• Job 1: Translate this sentence from the profile of H. R. Gross into Spanish: "Only once did H. R. Gross face a close election contest inside his congressional district."
• Job 2: Carry the profile of H. R. Gross forward with one more paragraph that begins right after its final sentence.

• Text provided:
Iowa’s Cantankerous Congressman

Harold Royce “H. R.” Gross

By Ray Hill
It is fair to say there was not a speck of get-along-go-along in the character of Harold Royce Gross, a former newscaster who spent 26 years in the U.S. House of Representatives representing the Third Congressional District of Iowa.  Gross was as anti-establishment as it was possible to be, and the people of the Third District rewarded him by giving him huge majorities in every election save one.  Only once did H. R. Gross face a close election contest inside his congressional district.  Gross had no catalogue of bills passed bearing his name; in fact, there was no piece of legislation he sponsored or cosponsored that ever passed the Congress.  Yet nobody could accuse H. R. Gross of absenteeism or not doing his job.  The congressman from Iowa was a force to be reckoned with, one who routinely questioned governmental expenditures.  To some, H. R. Gross was the “Abominable No-Man” of Washington; to others, the Iowan was the “Watchdog of the Treasury,” or the “Taxpayer’s Best Friend.”

• Records:

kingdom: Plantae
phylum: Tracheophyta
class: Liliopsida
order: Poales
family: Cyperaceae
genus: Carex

• Right answer 1: Solo una vez H. R. Gross enfrentó una contienda electoral reñida dentro de su distrito congresional.

• Right answer 2:
Throughout his long congressional career, H. R. Gross was called a good many things.  The most widely read news magazine of its day, TIME, once labeled the Iowa congressman “The Useful Pest.”  A reporter for TIME gleefully reported the 5’6, 135-pound Gross stepping into the well of a nearly empty House Chamber.  “I am becoming more and more disturbed over the failure of the House to get down to work,” Gross barked.  “This is about the most do-nothing session I have seen in my 14 years here.”  The congressman from Iowa had done a little calculating, which he of course passed along to the news media.  Gross had figured the House had been laboring an average of four hours a day, which came to a total of fifteen days a month.  Gross pointed out that each congressman was making $126 per day ($1,295 in today’s dollars).  “That’s a lot of pay for such a short workday,” Gross observed.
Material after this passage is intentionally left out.